The first visit ended with him leaving before me but not before he told me he aspired to become a surgeon. And there, friends, is where I found my punctum. By which I mean it really lingered on my mind like an anomaly and a gnarl, a knot. It didn’t seem so strange but for its lingering. And what I came to think was a question about whether saying this, having this aspiration was also about making a lifestyle choice. Like you can’t really take any drugs. No disco dancing. No mess. It’s like being a pilot. Tip top of the tree of this endemic, systemic self-perpetuating sacrifice/entitlement regime. The power. I thought about a conductor who once gave Andrew and I a lift home in his car from the opera and how he was the only man I ever saw wearing driving gloves to drive. And it lodged with me – to be a surgeon… – and grew and I tried it out on some friends until I started to round on a question for Bambi.

And I asked this question quite near the beginning of our second meeting since the last time I wrote – I’ve never been one for cards close to chests. Even in this same meeting, but later, we were already reminiscing and I told him about his odd socks the first time we met and knew after that I should never expect him to wear odd socks ever again. It was just before Christmas and carol singers had turned up and subjected everyone pinned down with poison which was absolutely an abuse and I railed against them and we laughed quite a lot and swapped what we hate and we had a long wait before the chemo process even began and I apologised and he said he didn’t care, he didn’t come for that, he came to see me, and really to laugh because he said I was hysterical. And tough as nails. Tough as nails. He liked saying that. I think it gave him an image of killing cancer cells that made him feel good, this happy bunny saviourboy.

But I told him, I said, that I’d been wondering whether choosing to become a surgeon was also a lifestyle choice.
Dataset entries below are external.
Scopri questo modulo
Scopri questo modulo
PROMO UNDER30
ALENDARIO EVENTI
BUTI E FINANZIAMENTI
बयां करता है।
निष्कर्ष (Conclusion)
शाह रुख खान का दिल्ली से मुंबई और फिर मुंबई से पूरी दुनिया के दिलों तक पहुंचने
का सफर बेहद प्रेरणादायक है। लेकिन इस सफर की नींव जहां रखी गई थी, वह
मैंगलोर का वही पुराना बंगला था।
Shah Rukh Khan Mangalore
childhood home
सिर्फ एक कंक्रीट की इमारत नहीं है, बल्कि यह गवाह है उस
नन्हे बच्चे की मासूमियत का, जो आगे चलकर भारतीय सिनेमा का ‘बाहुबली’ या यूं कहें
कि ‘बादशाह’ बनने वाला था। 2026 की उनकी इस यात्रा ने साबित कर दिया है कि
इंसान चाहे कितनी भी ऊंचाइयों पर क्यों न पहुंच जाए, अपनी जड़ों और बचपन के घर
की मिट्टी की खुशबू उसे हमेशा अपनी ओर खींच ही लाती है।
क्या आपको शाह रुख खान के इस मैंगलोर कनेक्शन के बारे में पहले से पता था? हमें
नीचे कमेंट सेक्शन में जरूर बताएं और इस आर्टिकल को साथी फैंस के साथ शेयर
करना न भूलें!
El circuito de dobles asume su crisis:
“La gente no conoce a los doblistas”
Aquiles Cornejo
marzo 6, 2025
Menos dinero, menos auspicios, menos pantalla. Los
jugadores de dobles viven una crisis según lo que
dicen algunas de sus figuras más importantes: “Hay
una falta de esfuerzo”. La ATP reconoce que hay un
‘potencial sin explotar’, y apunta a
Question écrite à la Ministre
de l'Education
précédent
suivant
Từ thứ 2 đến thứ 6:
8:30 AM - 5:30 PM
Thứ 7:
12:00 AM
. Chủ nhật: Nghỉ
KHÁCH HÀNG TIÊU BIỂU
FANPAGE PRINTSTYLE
And he said it was and now he looked a bit pleased and said it meant you married a nurse (as in a man and a woman) (there were other things too, but I forget) and then I said: And have you made that lifestyle choice? Really carefully, not toying. And he leaned back in his chair and let out a soft noise from his throat, like how men do when they are easing into position and he said that he would be the exception. And you know what? That’s when the punctum snapped. I snapped the punctum.

What evolved over the next four hours as Jane dripped me stripped him of fictions, of this figuring and I can’t go on. I’ve not minded the liberties I might have taken with the ethics of him as a public, but any more and he wouldn’t be one even if I am still to him: I’d be telling you about the private life of this person and it is not mine, it’s walled-off from this. He knows things about me that no-one else knows and he will write these things in his report. I know things about him that probably quite a few people who know him already know – I mean it’s no big news if a person was an organ scholar is it?  – and yet it’s not OK to report them. Even though I am quite sure that I am no more real here than he is. I told him about how I lived, my thoughts about sexual fidelity and he liked them without application.

And you know what? The story has snapped. He isn’t a story any more. Full. Stopped. Fiction is not sustaining nor sustainable. It leaks out, dribbles away, dries up like words. By which I mean I have not seen him since and that his name’s not Bambi, it is Luke.

Hosp 2Next stop, The Heart Hospital. No joke. Frankly that fiction is sustaining is so much its biggest lie that we already knew that it’s nothing more than a joke. Information, on the other hand: I will find it.